Virginia Sen. Mark Warner, in an interview on CNN's "State of the Union," said that he had been briefed earlier Sunday morning and investigators were still unsure if the attacks were "inspired" or "directed" by militants abroad, like ISIS or al Qaeda.
"There is no specific threat against the United States," Warner added.
On Saturday, masked men wearing fake suicide belts used a van to mow down pedestrians
on London Bridge before stabbing people in the nearby Borough Market area.
The attack came about two weeks after a concert bombing
in the northern UK city of Manchester.
Asked why the US has not seen the same kind of repeated incidents the UK has in recent weeks, Warner said he believed the US has better integrated immigrants into society, including Muslim-Americans. But Warner said President Donald Trump could be going against that trend in his response to the attacks.

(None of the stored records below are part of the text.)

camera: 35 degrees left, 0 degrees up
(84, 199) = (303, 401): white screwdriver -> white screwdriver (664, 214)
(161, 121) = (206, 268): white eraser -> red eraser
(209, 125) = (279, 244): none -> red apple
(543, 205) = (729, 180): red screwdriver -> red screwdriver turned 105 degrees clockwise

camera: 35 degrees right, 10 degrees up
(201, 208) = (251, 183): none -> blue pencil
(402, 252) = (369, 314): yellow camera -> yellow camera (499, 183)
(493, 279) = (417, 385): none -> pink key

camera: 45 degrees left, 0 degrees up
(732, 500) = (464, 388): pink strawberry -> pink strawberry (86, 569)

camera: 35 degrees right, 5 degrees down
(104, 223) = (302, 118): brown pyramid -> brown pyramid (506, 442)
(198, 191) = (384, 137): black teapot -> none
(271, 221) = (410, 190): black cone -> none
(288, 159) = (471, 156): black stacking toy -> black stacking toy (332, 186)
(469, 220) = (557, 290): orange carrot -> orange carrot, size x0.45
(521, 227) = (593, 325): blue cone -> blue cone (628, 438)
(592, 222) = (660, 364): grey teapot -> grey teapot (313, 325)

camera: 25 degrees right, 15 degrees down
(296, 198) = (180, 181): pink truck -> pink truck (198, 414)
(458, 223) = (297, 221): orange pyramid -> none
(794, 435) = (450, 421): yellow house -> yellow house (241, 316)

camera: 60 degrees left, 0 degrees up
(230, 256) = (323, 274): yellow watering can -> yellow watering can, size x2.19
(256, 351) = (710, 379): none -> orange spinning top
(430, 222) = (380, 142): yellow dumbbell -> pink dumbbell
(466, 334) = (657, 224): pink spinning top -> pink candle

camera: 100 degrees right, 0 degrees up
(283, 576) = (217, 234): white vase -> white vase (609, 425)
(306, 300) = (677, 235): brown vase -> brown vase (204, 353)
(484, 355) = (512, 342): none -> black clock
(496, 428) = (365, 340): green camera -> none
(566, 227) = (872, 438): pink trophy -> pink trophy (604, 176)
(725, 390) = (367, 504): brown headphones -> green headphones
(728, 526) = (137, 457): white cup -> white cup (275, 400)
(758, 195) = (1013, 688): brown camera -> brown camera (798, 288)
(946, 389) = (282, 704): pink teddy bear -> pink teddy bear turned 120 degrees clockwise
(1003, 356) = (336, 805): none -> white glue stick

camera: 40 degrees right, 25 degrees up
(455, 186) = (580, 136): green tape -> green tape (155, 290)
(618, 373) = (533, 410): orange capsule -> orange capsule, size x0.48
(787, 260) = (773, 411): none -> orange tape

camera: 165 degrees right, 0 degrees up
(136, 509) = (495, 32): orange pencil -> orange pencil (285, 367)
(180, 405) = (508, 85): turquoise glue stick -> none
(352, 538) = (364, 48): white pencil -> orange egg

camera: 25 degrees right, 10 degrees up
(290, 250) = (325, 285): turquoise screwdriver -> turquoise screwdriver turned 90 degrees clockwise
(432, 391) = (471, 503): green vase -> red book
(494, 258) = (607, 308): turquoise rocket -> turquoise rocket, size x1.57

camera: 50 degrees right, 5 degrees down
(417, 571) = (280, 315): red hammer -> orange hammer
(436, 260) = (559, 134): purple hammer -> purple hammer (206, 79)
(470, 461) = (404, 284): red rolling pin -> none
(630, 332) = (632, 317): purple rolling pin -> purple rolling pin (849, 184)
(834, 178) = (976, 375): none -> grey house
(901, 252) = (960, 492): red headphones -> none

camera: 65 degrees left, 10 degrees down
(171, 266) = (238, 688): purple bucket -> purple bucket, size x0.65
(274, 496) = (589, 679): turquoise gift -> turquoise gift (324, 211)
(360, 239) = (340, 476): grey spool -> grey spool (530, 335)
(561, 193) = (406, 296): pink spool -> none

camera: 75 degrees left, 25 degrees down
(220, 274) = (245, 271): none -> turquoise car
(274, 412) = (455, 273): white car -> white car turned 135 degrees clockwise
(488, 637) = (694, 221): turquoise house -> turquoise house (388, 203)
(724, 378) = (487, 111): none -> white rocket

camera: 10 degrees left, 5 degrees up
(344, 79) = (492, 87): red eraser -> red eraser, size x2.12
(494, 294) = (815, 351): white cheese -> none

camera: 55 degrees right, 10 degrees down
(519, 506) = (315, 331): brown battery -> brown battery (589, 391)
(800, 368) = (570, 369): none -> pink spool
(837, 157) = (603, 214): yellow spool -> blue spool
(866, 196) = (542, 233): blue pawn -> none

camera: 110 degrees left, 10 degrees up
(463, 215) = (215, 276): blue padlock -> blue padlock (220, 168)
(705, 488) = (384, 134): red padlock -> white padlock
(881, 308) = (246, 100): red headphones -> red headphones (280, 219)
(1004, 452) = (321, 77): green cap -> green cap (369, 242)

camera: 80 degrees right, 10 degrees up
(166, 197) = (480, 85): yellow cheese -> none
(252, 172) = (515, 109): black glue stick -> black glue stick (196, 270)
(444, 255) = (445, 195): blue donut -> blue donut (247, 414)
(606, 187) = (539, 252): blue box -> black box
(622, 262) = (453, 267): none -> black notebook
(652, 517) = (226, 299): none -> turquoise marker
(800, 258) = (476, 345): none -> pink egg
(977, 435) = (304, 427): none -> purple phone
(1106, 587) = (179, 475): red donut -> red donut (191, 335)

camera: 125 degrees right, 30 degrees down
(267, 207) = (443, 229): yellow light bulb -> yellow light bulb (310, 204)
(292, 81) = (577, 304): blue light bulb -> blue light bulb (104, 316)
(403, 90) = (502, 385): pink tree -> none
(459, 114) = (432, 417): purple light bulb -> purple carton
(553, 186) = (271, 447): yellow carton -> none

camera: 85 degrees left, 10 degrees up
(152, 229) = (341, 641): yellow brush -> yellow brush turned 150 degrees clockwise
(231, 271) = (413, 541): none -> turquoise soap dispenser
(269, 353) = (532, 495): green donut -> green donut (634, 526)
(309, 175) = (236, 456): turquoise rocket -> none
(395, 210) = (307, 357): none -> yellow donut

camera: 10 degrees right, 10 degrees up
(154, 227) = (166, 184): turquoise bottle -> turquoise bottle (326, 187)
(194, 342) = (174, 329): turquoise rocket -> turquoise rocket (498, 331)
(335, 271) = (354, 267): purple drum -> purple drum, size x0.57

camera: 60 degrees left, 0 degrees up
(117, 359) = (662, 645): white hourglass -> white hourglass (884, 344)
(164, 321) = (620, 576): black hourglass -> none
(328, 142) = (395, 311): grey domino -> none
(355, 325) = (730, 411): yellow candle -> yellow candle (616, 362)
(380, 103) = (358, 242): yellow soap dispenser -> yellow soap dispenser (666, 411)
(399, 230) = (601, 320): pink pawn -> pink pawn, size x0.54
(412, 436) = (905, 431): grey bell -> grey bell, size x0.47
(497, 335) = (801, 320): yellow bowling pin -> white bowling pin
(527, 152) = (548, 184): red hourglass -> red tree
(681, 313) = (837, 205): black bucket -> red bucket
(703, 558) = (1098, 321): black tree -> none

"That's why it troubles me so much to see the type of tweets the President has put out in the last twelve hours or so," Warner said.
Trump reacted to the attack on Twitter, saying the US would do anything it could to help the UK and that people "must stop being politically correct."
He also took a shot at London Mayor Sadiq Khan, writing, "At least 7 dead and 48 wounded in terror attack and Mayor of London says there is 'no reason to be alarmed!'"
In the wake of Saturday evening's attacks, Khan called the attackers
"cowardly terrorists" and said London was safe.
"Londoners will see an increased police presence today and over the course of the next few days -- no reason to be alarmed," Khan said.